抜粋:
--
反応スラリーを濾別し、純水およびIPAにて洗浄、窒素中で120℃乾燥して、銀被覆フレーク状銅粉を得た。
得られた銀被覆フレーク状銅粉を実施例1と同様の方法で評価したところ、銀被覆量5質量%、BET比表面積2.4m2/g、タップ密度2.1g/cm3、酸素量0.8質量%、炭素量0.2質量%、銀被覆層の平均厚さt=2nm、L*=50であり、均一性の高い銀被覆層を有するフレーク状銅粉であることが確認された。
〔比較例1〕
フレーク状銅粉を用い、有機溶媒を使用せずに、銀含有量が10%重量となるように銀被覆処理を行った。銀被覆処理に用いたフレーク状銅粉は、実施例2で用いたものと同じである。
フレーク状銅粉は、そのままでは水に分散しないため、助剤のステアリン酸を洗浄除去した後、銀被覆処理を行った。助剤の洗浄除去として、純水100g、50質量%のNaOH水溶液20gおよびイソプロピルアルコール150gを混合し、これにフレーク状銅粉120gを加え、15分間攪拌し、濾別・純水洗浄した。洗浄により、炭素量(すなわちステアリン酸に由来する炭素の量)が0.2質量%まで減少し、ある程度水に分散するようになる。また、酸素量とL*を測定したところ、酸素量は1.7質量%、L*=38であった。
濾別・純水洗浄したフレーク状銅粉のケーキは、乾燥させることなく、そのまま銀被覆処理に用い、銀被覆処理を次のようにして行った。炭酸アンモニウム42gとエチレンジアミン四酢酸二ナトリウム塩二水和物(EDTA・2Na)84gを純水330gに溶解した溶液と、純水43.3gに硝酸銀14gを溶解した硝酸銀水溶液を混合して、硝酸銀水溶液を調製した。また、炭酸アンモニウム38gとEDTA・2Na塩38gを純水443gに溶解させた後、助剤を洗浄除去したフレーク状銅粉のケーキ80gを加え攪拌した。液温を50℃に調整し、準備していた硝酸銀水溶液を添加し、60分間攪拌しながら保持した。
冷却後、スラリーを濾別し、純水およびIPAにて洗浄、窒素中で120℃乾燥して、銀被覆フレーク状銅粉を得た。
得られた銀被覆フレーク状銅粉を実施例1と同様の方法で評価したところ、銀被覆量10質量%、BET比表面積1.1m2/g、タップ密度2.7g/cm3、酸素量1.3質量%、炭素量0.2質量%、銀被覆層の平均厚さt=8nm、L*=44であった。この銀被覆銅粉は見た目にも色が暗く、前記各実施例のものと比べ銀被覆層の均一性が低い。
図1には、後述の実施例および比較例の銀被覆フレーク状銅粉(一部は原料銅粉)について、銀被覆層の平均厚さt(nm)とL*の関係を例示する。本発明に従えば、(1)式、あるいはさらに(1)'式を満たす銀被覆フレーク状銅粉の実現が可能になる。
--
[データセットの項目]
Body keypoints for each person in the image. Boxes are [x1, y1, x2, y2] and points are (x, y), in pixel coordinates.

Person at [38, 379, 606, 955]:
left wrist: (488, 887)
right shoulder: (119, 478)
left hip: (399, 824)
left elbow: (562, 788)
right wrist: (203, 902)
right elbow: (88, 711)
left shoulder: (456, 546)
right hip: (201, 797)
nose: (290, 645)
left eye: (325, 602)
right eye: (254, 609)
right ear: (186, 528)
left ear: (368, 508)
--
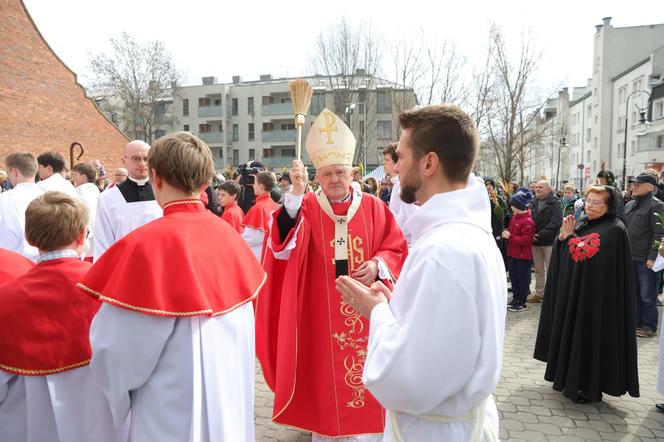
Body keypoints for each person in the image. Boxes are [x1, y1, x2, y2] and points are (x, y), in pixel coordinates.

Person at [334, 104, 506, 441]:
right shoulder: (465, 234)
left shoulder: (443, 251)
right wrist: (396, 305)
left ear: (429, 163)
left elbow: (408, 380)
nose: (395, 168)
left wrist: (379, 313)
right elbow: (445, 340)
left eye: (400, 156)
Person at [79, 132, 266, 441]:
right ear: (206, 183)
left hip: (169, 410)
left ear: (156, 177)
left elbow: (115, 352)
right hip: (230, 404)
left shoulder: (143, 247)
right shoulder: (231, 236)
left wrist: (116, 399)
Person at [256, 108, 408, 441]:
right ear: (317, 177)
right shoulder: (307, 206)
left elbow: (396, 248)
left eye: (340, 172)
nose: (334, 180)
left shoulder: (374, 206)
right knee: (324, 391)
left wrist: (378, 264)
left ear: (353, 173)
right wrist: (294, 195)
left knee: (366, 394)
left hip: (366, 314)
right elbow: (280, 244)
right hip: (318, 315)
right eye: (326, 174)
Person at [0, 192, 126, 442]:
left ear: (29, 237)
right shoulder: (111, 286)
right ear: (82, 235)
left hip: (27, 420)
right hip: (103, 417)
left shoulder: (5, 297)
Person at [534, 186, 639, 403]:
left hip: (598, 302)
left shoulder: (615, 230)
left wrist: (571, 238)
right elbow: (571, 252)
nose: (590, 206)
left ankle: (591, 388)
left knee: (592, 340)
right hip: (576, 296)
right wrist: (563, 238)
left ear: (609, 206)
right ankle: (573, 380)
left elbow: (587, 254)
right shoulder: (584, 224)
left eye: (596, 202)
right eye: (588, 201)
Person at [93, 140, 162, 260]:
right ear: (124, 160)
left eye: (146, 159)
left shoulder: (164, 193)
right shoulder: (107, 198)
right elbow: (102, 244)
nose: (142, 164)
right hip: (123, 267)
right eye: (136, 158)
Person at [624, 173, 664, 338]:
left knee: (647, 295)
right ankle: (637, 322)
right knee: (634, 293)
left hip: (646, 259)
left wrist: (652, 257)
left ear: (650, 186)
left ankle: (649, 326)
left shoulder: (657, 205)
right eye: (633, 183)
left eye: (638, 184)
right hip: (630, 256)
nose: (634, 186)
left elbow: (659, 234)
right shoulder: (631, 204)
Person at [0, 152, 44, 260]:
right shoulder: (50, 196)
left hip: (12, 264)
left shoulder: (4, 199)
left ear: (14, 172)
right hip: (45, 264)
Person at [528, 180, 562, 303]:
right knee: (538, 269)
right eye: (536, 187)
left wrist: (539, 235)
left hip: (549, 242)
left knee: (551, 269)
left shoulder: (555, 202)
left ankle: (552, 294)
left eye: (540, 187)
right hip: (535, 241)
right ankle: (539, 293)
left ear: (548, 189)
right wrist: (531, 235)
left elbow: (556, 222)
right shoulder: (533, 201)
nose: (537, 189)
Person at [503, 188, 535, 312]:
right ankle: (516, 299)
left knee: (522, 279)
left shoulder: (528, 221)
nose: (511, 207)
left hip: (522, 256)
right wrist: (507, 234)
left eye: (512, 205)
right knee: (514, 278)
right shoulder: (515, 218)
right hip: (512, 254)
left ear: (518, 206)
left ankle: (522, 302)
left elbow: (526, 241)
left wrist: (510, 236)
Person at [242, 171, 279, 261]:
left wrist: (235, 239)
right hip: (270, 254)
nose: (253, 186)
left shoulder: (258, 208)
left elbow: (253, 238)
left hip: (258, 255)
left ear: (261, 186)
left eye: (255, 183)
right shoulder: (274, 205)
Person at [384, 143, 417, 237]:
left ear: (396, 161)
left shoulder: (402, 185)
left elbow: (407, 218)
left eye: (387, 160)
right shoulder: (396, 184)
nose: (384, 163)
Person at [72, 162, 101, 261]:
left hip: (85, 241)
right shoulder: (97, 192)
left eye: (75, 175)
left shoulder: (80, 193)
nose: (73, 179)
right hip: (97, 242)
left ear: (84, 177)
--
作業項目 1: 銀被覆フレーク状銅粉に関する抜粋の比較例1では、銀被覆処理の前に助剤のステアリン酸を洗浄除去しています。その理由を、抜粋に書かれている内容に沿って1〜3文で説明してください。
作業項目 2: 銀被覆フレーク状銅粉に関する抜粋を、最後の文の後から書き継いでください。
データは抜粋の内容とは関係ありません。

解答 1: フレーク状銅粉はそのままでは水に分散しないため、銀被覆処理の前に助剤のステアリン酸を洗浄除去しました。洗浄によって炭素量が0.2質量%まで減少し、ある程度水に分散するようになります。

解答 2:
実施例および比較例の銀被覆フレーク状銅粉(一部は原料銅粉)について、銀被覆層の平均厚さt(nm)とL*の関係を例示したグラフ。

Claims (15)

  1. 銀イオンが存在する有機溶媒含有溶液中で、銀イオンと金属銅との置換反応により、銀を銅粒子の表面に被覆する銀被覆銅粉の製造方法。
  2. 有機溶媒相と水溶媒相からなり、且つ銀イオンが存在するエマルジョン中で、銀イオンと金属銅との置換反応により、銀を銅粒子の表面に被覆する銀被覆銅粉の製造方法。
  3. 有機溶媒がアルコール、ケトン、アルデヒドおよびエーテルの1以上である請求項1または2に記載の銀被覆銅粉の製造方法。
  4. 銀イオン源として硝酸銀を使用する請求項1または2に記載の銀被覆銅粉の製造方法。
  5. 湿式還元法またはアトマイズ法に由来する銅粉を使用する請求項1または2に記載の銀被覆銅粉の製造方法。
  6. 機械的に偏平化されたフレーク状銅粉を使用する請求項1または2に記載の銀被覆銅粉の製造方法。
  7. キレート化剤を含有する液中で銀を銅粒子の表面に被覆する請求項1または2に記載の銀被覆銅粉の製造方法。
  8. pH緩衝剤を含有する液中で銀を銅粒子の表面に被覆する請求項1または2に記載の銀被覆銅粉の製造方法。
  9. フレーク状粒子で構成され、粒子の平均厚さdが0.2μm以上、D50が1〜30μm、下記(2)式で定義されるA値が0.1以下であり、JIS Z8729に規定される明度L * が50以上である銀被覆銅粉。
    A値=Sd/(D90/D50) ……(2)
    ただし、平均厚さdは電子顕微鏡を用いて測定される100個以上の粒子の平均厚さ、Sdは前記平均厚さdの標準偏差、D50はレーザー回折法で測定される粒度分布における50%径(平均径)、D90は同粒度分布における90%径、D10は同粒度分布における10%径である。
  10. フレーク状粒子で構成され、下記(3)式で定義されるB値が0.5以下であり、JIS Z8729に規定される明度L * が50以上である銀被覆銅粉。
    B値=Sd/d ……(3)
    ただし、dは電子顕微鏡を用いて測定される100個以上の粒子の平均厚さ、Sdは前記平均厚さdの標準偏差である。
  11. フレーク状粒子で構成され、下記(4)式で表される関係が成立し、JIS Z8729に規定される明度L * が50以上である銀被覆銅粉。
    Y=aX+b ……(4)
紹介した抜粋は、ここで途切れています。